Achievement motivation is positively related to the leadership of small task-oriented groups and small entrepreneurial firms and negatively related to the effectiveness of high- level managers in complex organizations or in political situations. .High power motivation People motivated by power are concerned about their impact on other people--convincing someone of their point of view or empowering others around them, and finding ways to connect with and influence powerful people. Power motivation is assumed to be predictive of leader effectiveness. ...the power motive is necessary for leaders to be effective because it induces them to engage in social influence behavior Power motivation is defined as the concern for acquiring status and having an impact on others. McClelland used power motivation as a measure of social influence behaviors. Clearly, since most management activities require the use of social influence behaviors and since power motivation measures an individual's desire to influence, the power motive is important for leadership effectiveness. David McClelland proposed the Leader Motive Profile Theory (LMP theory) in which he argued that a high power motivation, greater than the affiliation motive, is predictive of leader effectiveness.
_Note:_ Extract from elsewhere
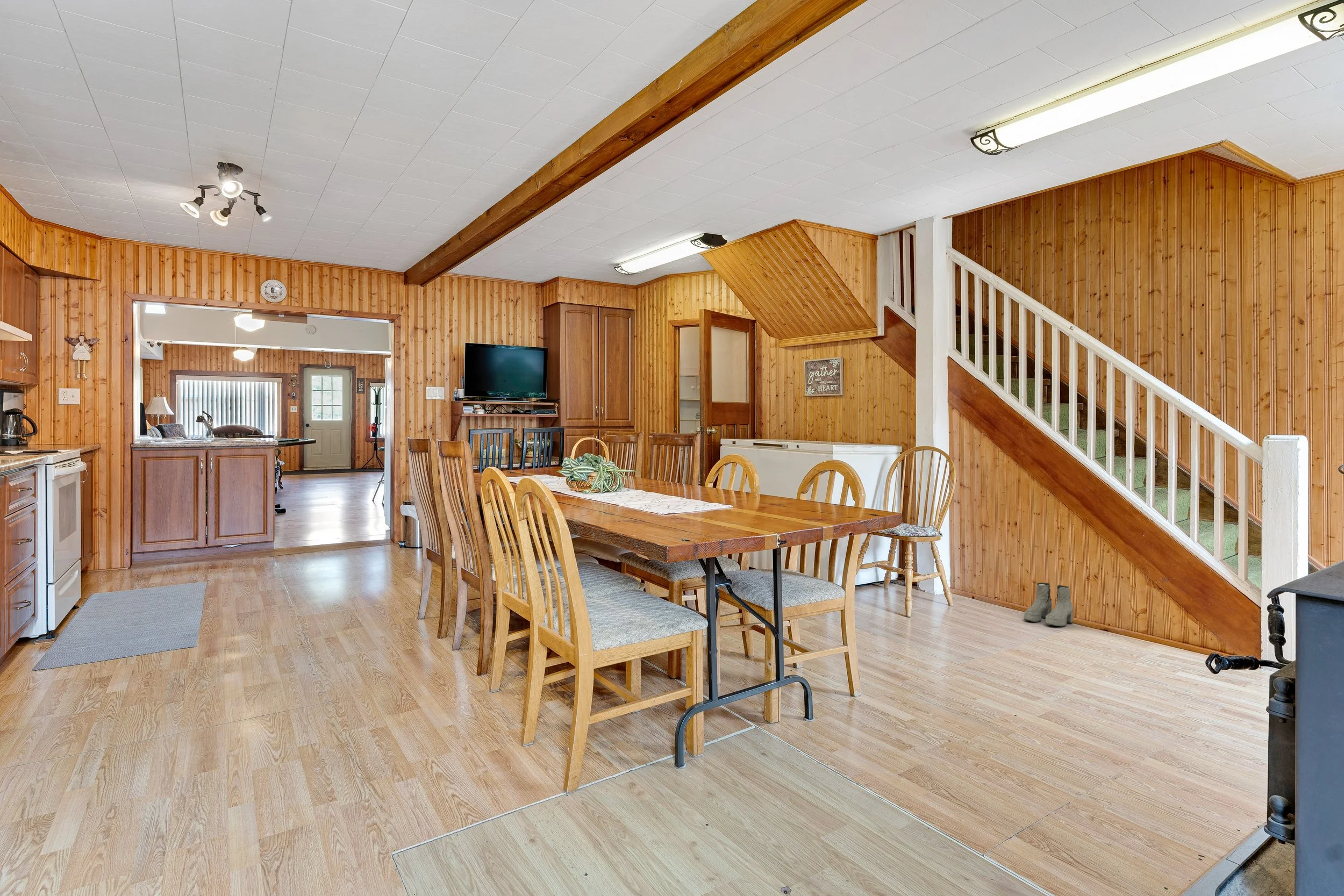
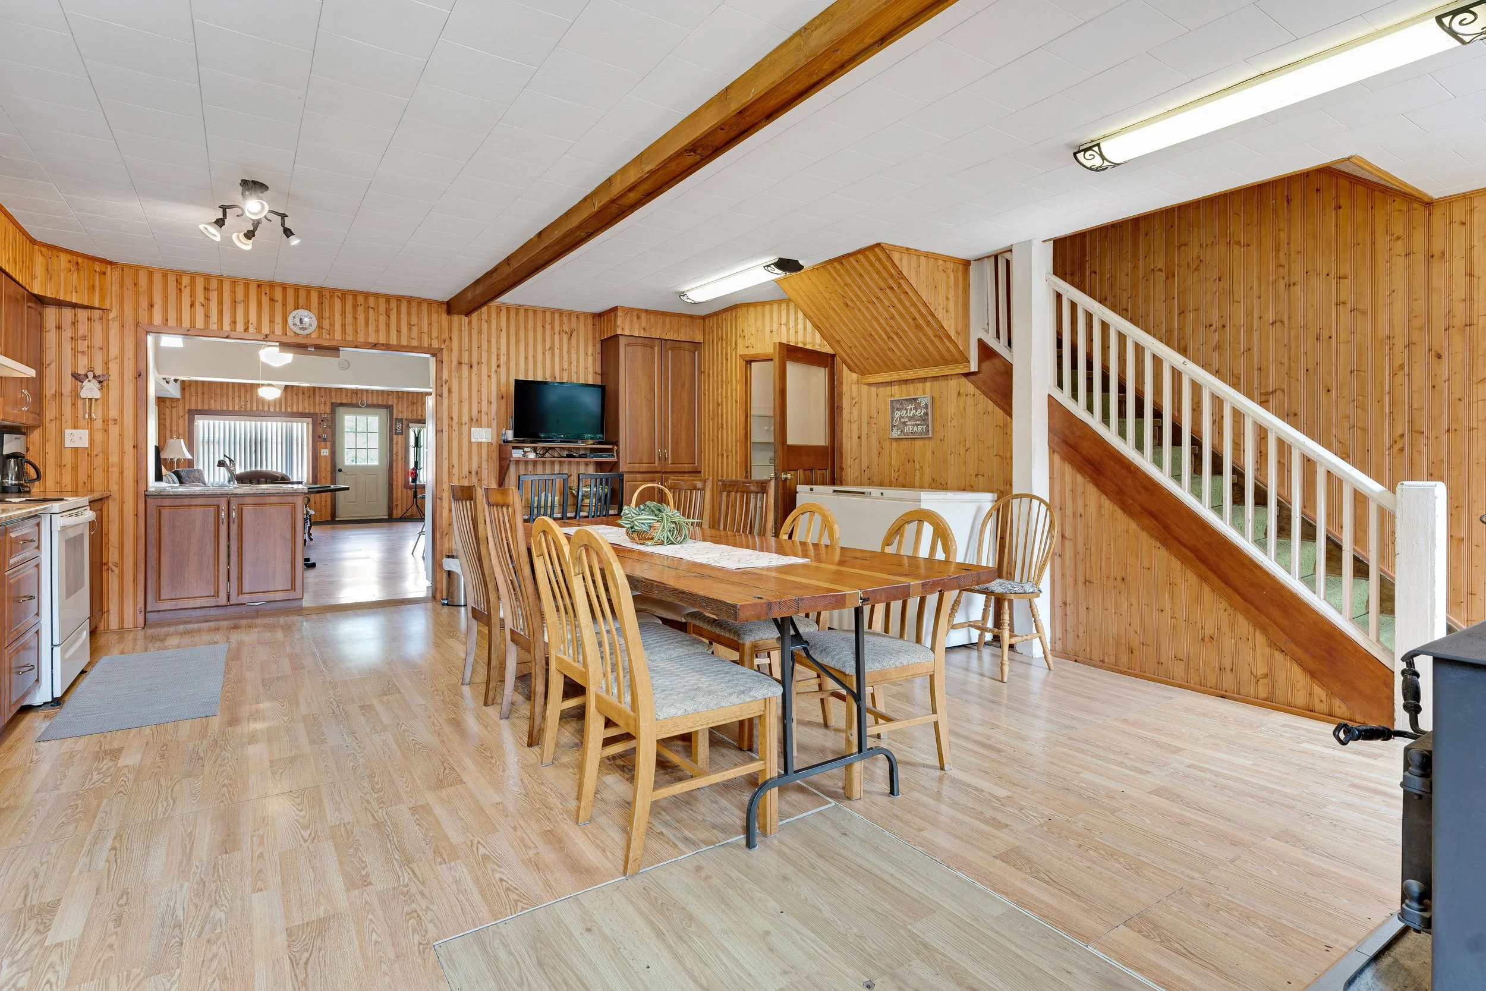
- boots [1024,582,1074,627]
Need for Achievement and Entrepreneurship.Originally, the need for achievement was the greatest concern for McClelland. He was particularly interested in this need and associated behaviors because most organizations want their employees to achieve. The 'need achievement' refers to an unconscious disposition to energize and drive. High nAch individuals are constantly 'competing with standards of excellence'. Further, they are attracted to tasks of moderate difficulty. McClelland further described the profile of an entrepreneur as someone high in nAch (Achievement) and low in nP (Power), while good managers have high nPower and low nAch. Over four decades of research into the characteristics of entrepreneurs has established that the essential need for achievement for entrepreneurship is learned at an early age. Persons with a high 'need achievement' have a general predisposition towards entrepreneurial activity. Summary. Adults are assumed to possess all three motivations to one degree or another, however, one of the motives is usually dominant. Managers need to identify what motivates others and to create appropriately motivating conditions for them. People with achievement motives are motivated by standards of excellence, delineated roles and responsibilities and concrete, timely feedback. Those with affiliation motives are motivated when they can accomplish things with people they know and trust. And the power motive is activated when people are allowed to have an impact, impress those in power, or beat competitors.